Mary Gordon is the author of seven novels including The Company of Women and Final Payments. She is the recipient of a Lila Wallace-Reader's Digest Writer's Award, a Guggenheim Fellowship, and the 1997 O. Henry Award for best story. She teaches at Barnard College and lives in New York City. In this creative and sturdy little volume about meanings of home, she writes:

"Our homes are also about display: how much we are worth, what our taste is. They are the source of our wealth and they drain it. They allow us repose and they demand what sometimes seems to be endless attention. For many women, the house is a metaphor for the body: and all important life is lived within its walls. And what is it to be without one? To be homeless is to be outside the web of the civilized."
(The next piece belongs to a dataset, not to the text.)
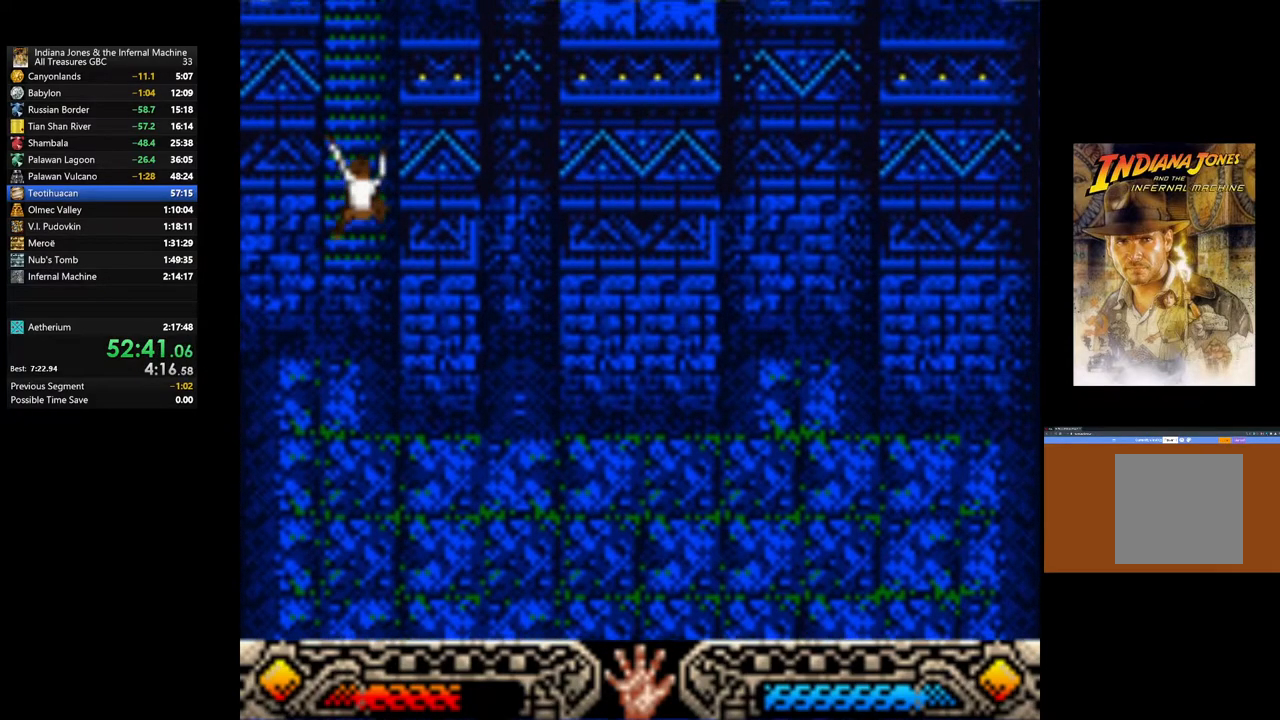
{"buttons": [], "left_stick": "up", "right_stick": "center", "events": []}
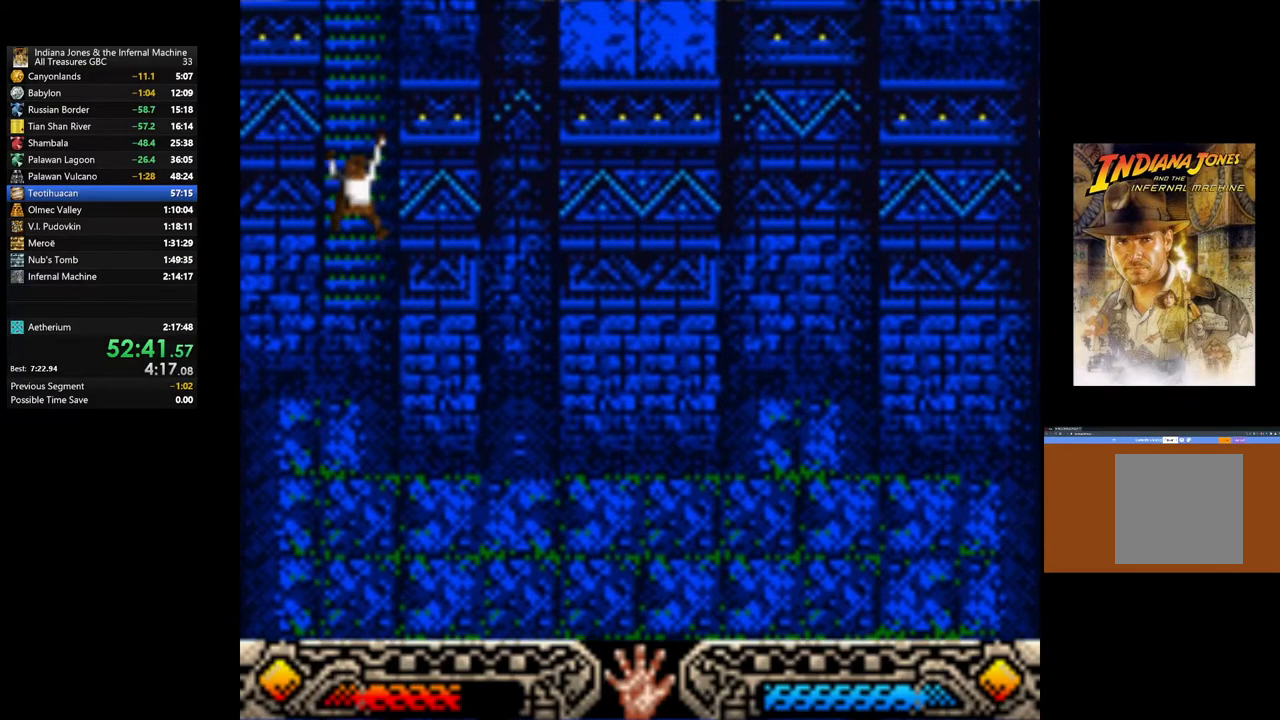
{"buttons": [], "left_stick": "up", "right_stick": "center", "events": []}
The author, who moves around quite a bit due to her vocation as a writer, teacher, and speaker, has an apartment on the Upper West Side of Manhattan. It is a large apartment on the first floor. Gordon is grateful that her living space is a benefit of her academic job and that she lives steps away from her workplace. She recalls the house of sadness and conflict she lived in as a youngster and a domicile she spent ten years in along the Hudson River where she didn't belong. Gordon loves her country house which she believes "wants to cause me the minimum of trouble."

Contemporary Americans are more protected from danger than any other people in history, yet there is a pervasive fear of vulnerability despite the preponderance of alarms and the efforts of the wealthy to wall themselves off from others in gated communities. Nodding to the wisdom of Gaston Bachelard, Ralph Waldo Emerson, Witold Rybczynski, Colette, Edith Wharton, Mary Douglas, and others; Gordon probes why houses matter to us and the relationship they have to security, privacy, the changing definitions of family, morals, dirt, and disorder.
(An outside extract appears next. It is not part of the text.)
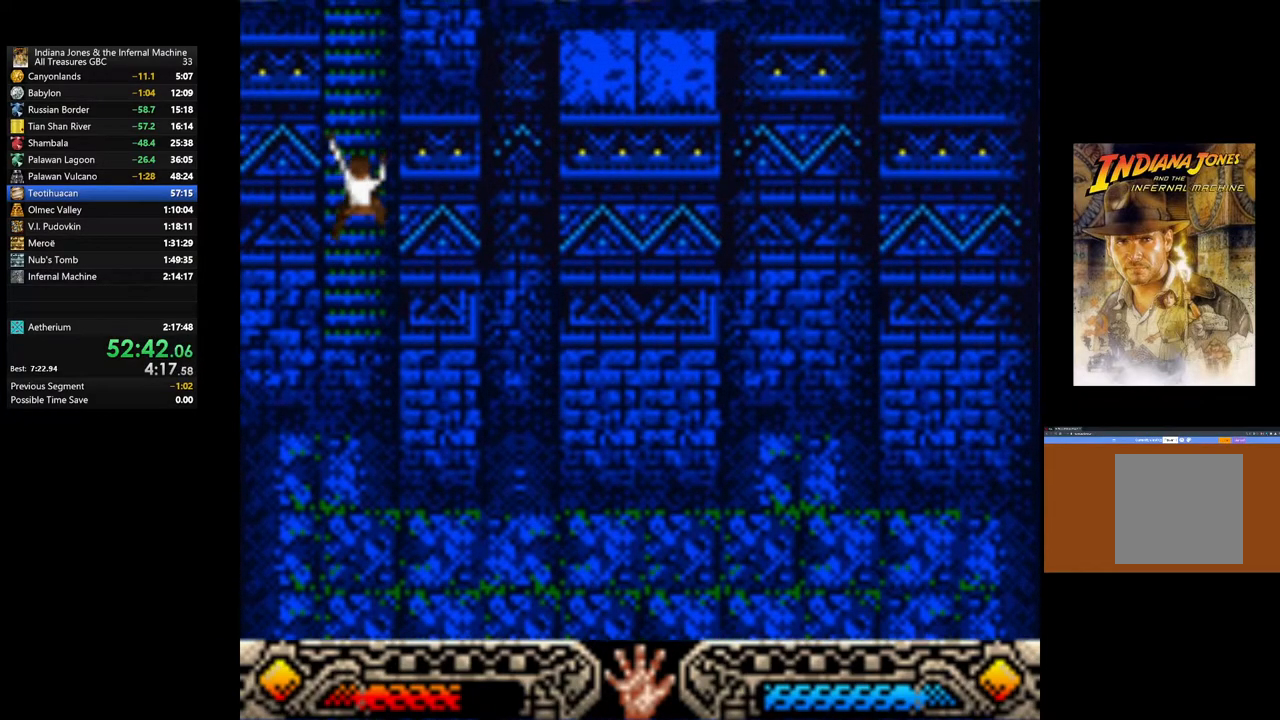
{"buttons": [], "left_stick": "up", "right_stick": "center", "events": []}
Here is a sampler of thought-provoking quotations which nicely spice up the text and universalize the multiple meanings of home:

• "I long, as does every human being, to be at home wherever I find myself."
— Maya Angelou

• "Peace — that was the other name for home."
— Kathleen Norris

• "A house is not a home unless it contains food and fire for the mind as well as the body."
— Benjamin Franklin

• "There is a magic in that little world, home; it is a mystic circle that surround comforts and virtues never known beyond its hallowed limits."